Handling large amount of events in event sourcing

Question 1

I think the most common approach is to use snapshots and persistent read models. That is, you don't actually replay your events very often, except when you need to build a new read model or change the way an existing one works. By storing snapshots of your domain objects, you avoid having to replay long streams of events.

One could argue that storing snapshots and persistent read models isn't a whole lot different than just doing CQRS without event-sourcing. But the old events are there in the event that you made a mistake in your read model, or need to derive new information, or have other strict auditing requirements.

In our application, where we have many events that have low business value, we plan to scrub events heavily during execution so that our event logs stay smaller.
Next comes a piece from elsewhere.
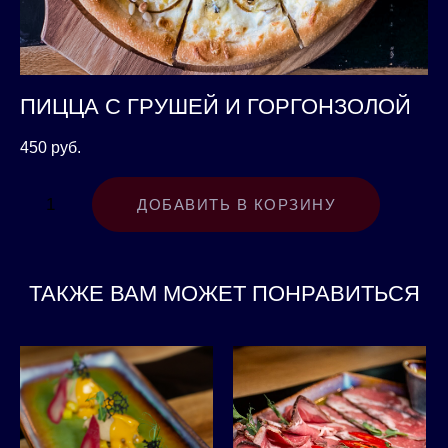
ПИЦЦА С ГРУШЕЙ И ГОРГОНЗОЛОЙ
450 pуб.
ДОБАВИТЬ В КОРЗИНУ
ТАКЖЕ ВАМ МОЖЕТ ПОНРАВИТЬСЯ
But I imagine for some objects we will still fall back to snapshots and persistent models.

Question 2

Look at your "active streamset". Are there streams that have a lifecycle where they tend to come into existence, mutate over a relatively short period of time, and then die as they reach their final state? If so, these streams could be moved to cheaper storage (backup). The only reason you'd need them is for replaying purposes, so you may want to either make them still accessible (albeit at a slower response rate) or keep a compressed copy for replay purposes around. In any case, do question if there are streams you can move out of the event store or at least out the active streamset.

Another option is to partition your streams across multiple physical event stores. Maybe there is a geographical boundary that can be used, or maybe there's something that naturally partitions them (the domain you are in usually provides hints). It's the kind of thing where you need to reflect about advantages and disadvantages.

This technique is not restricted to event sourcing. It can equally be applied to state-based models (it's just data afterall).